I keep talking, despite my daughter’s plea.
“Would you stop?!” she begs.
I persist, rationalizing to myself, I’m the parent, she will benefit by listening to me.
“You’re making me feel sad. You’re making me feel like an idiot!”
Ouch. But I’m on a run, “Well, that’s your doing,” implicitly reminding her that no one can “make” us feel anything.
While the admonishment leaves my lips, I’m thinking, “Wow. I wish she had said that to me a long time ago.”
As long as my daughter tucks her tail between her legs while I spew “wisdom,” then I can stand in my righteousness.
But when she summons the courage to look me in the eye and the wherewithal to articulate how she is feeling, then, I don’t have an egoic leg to stand on.
Immediately, I thought of all the times in her life, the many conversations in the 15 years preceding this moment, that I asserted my perception, under the guise of offering wisdom, and she remained silent. Or, responded with [understandable] defensiveness.

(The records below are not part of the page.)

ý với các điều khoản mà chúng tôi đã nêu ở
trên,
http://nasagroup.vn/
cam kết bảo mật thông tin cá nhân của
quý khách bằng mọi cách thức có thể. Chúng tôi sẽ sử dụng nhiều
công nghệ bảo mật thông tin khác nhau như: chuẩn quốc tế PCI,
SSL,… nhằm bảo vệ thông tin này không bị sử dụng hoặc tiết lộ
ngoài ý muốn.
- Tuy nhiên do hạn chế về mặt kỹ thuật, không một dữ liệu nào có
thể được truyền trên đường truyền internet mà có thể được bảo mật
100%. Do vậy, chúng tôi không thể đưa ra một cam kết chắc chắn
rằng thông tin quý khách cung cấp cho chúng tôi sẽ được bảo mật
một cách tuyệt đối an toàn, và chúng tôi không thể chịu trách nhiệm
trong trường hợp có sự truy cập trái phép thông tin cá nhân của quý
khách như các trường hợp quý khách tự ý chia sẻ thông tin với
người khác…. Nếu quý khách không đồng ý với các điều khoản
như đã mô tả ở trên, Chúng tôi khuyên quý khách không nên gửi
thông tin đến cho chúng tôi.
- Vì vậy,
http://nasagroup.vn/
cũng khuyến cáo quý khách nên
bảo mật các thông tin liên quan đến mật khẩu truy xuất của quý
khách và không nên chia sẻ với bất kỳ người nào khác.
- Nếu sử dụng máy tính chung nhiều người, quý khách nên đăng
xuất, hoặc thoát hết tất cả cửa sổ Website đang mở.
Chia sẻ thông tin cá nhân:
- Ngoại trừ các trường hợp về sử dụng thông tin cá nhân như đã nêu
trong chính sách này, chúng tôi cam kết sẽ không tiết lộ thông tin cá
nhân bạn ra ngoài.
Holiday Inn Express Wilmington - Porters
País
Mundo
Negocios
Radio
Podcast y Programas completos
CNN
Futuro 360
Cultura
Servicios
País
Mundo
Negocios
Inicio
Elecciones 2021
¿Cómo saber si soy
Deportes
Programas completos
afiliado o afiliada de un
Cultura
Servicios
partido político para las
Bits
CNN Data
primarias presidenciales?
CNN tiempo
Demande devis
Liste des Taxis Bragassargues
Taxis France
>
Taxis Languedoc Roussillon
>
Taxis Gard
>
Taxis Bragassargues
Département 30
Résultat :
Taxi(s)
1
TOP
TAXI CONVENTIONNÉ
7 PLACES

Ugh. Am I really still capable of condescension? After all the years of inner work and deepening in spiritual awareness? Apparently, yes.
I am reminded of the words of spiritual teacher, John-Roger: “Just because you have learned something and think you’re ‘there’ doesn’t mean that you can stop. You have to keep working at it. The price of freedom is eternal vigilance.”
We are never “done.” As long as we are breathing, there is work to do. If we weren’t continually expanding and growing, I think the universe would implode due to stagnancy, or whatever the opposite of creation is.
That means when an old, unwanted pattern surfaces, it’s ok. I choose to see it as an opportunity, an opportunity to look at the underlying hurt, misbelief, or judgment and, with the grace of God, heal it. In this case, it appears I have been carrying around a judgment of myself as incompetent, or an “idiot,” because, as a dear friend of mine says, "You spot it, you got it!"
We are presented with endless opportunities to express Love.
I may have missed the opportunity while in the moment with my daughter, but caught it on the flip side. That is, I subsequently forgave myself for judging myself as incompetent, and apologized to Josephine, high–fiving her for her courage to share honestly with me.
School is always in session. Maybe all those conversations when she was younger were curriculum development, that is, it was not yet time for me to practice these particular lessons in humility and loving. Today, with expanded awareness, I am ready.